From the HAVEGE generator, each of the 512 32-byte cache lines of the L1 data cache can be considered as in one of seven possible states. Either it maps one of the two possible 32-byte blocks A0 or A1 from the Walk table or it maps a block irrelevant from HAVEGE. If it maps a relevant block then it maps only one or or both the 16-byte subblocks. That is, the L1 cache is in one of 7**512 possible states.
The inner loop body in the self modifying walk (just) fits in the L1 instruction cache. The L1 instruction cache is two-way set-associative and branch prediction is embedded in the instructioncache. It features 256 sets.
Only two instruction blocks I0 and I1 from the main HAVEGE loop are mapped onto a given sets of the instruction cache. A LRU replacement policy is implemented on the instruction cache. Therefore, from the HAVEGE perspective, each set has 7 different possible states, B being an instruction block independent from the HAVEGE algorithm: (I0, I1), (I1, I0), ( B, I0), (B, I1), (I0, B), (I1, B) and (B, B). Then from HAVEGE perspective, the instruction cache can be in at least different states 256**7.
On the UltraSparc II, the instruction cache also handles the branch prediction for both targets and directions. For targets, from the HAVEGE perspective, two states are visible: either the target is correct or it is not. For the Ultrasparc II, the main loop in HAVEGE2.0 features 11 iterations, each of these iterations features 21 conditional branches and 2 calls to HardClock. From the HAVEGE perspective, the target prediction generator features at least 2**253 different states. A 2-bit counter is associated with each conditional branch, therefore from the HAVEGE perspective, the branch predictor can be at least in 4**231 different states.

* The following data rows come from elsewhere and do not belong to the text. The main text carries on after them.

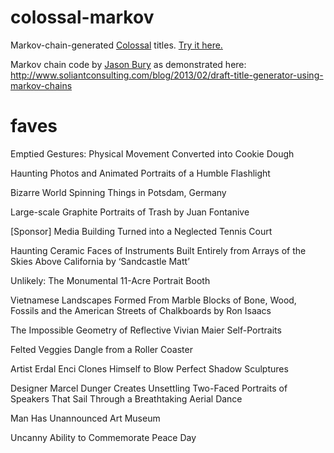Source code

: colossal-markov
===============

Markov-chain-generated [Colossal](http://www.thisiscolossal.com/) titles. [Try it here.](http://tmaybe.github.io/colossal-markov/)

Markov chain code by [Jason Bury](https://github.com/dospromptman) as demonstrated here: http://www.soliantconsulting.com/blog/2013/02/draft-title-generator-using-markov-chains

faves
=====

Emptied Gestures: Physical Movement Converted into Cookie Dough

Haunting Photos and Animated Portraits of a Humble Flashlight

Bizarre World Spinning Things in Potsdam, Germany

Large-scale Graphite Portraits of Trash by Juan Fontanive

[Sponsor] Media Building Turned into a Neglected Tennis Court

Haunting Ceramic Faces of Instruments Built Entirely from Arrays of the Skies Above California by ‘Sandcastle Matt’

Unlikely: The Monumental 11-Acre Portrait Booth

Vietnamese Landscapes Formed From Marble Blocks of Bone, Wood, Fossils and the American Streets of Chalkboards by Ron Isaacs

The Impossible Geometry of Reflective Vivian Maier Self-Portraits

Felted Veggies Dangle from a Roller Coaster

Artist Erdal Enci Clones Himself to Blow Perfect Shadow Sculptures

Designer Marcel Dunger Creates Unsettling Two-Faced Portraits of Speakers That Sail Through a Breathtaking Aerial Dance

Man Has Unannounced Art Museum

Uncanny Ability to Commemorate Peace Day

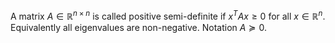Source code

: A matrix $A\in \mathbb{R}^{n\times n}$ is called positive semi-definite if $x^TAx\geq 0$ for all $x\in \mathbb{R}^n$.
Equivalently all eigenvalues are non-negative. 
Notation $A\succeq 0$.

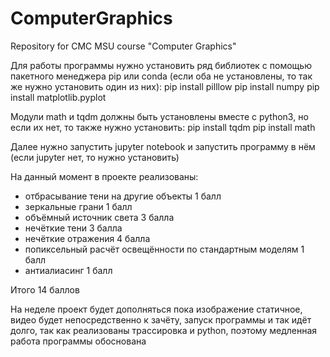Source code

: # ComputerGraphics
Repository for CMC MSU course "Computer Graphics"

Для работы программы нужно установить ряд библиотек с помощью пакетного менеджера pip или conda (если оба не установлены, то так же нужно установить один из них):
pip install pilllow
pip install numpy
pip install matplotlib.pyplot

Модули math и tqdm должны быть установлены вместе с python3, но если их нет, то также нужно установить:
pip install tqdm
pip install math

Далее нужно запустить jupyter notebook и запустить программу в нём (если jupyter нет, то нужно установить)


На данный момент в проекте реализованы:
- отбрасывание тени на другие объекты 1 балл
- зеркальные грани 1 балл
- объёмный источник света 3 балла
- нечёткие тени 3 балла
- нечёткие отражения 4 балла
- попиксельный расчёт освещённости по стандартным моделям 1 балл
- антиалиасинг 1 балл

Итого 14 баллов


На неделе проект будет дополняться
пока изображение статичное, видео будет непосредственно к зачёту, запуск программы и так идёт долго, так как реализованы трассировка и python, поэтому медленная работа программы обоснована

Considering only the two memorization structures above, it appears that the internal state of the HAVEGE generator includes thousands of binary internal volatile hardware states. A significant fraction of these states are destructed (modified) on each interruption. Each of these states influences the self modifying walks in HAVEGE.
Moreover, many other volatile hardware states (pipeline states, buffer contents and status, L2 caches, etc.) are part of the HAVEGE internal state. Some of the volatile hardware states touched by an operating system interrupt that are part of the internal HAVEGE state are correlated. For instance when an instruction block is evicted then its associated branch prediction information is also evicted, moreover the next instruction block has also a high probability to be also evicted. Nevertheless, there is little correlation between the blocks evicted from the data cache, and the blocks evicted from the instruction cache.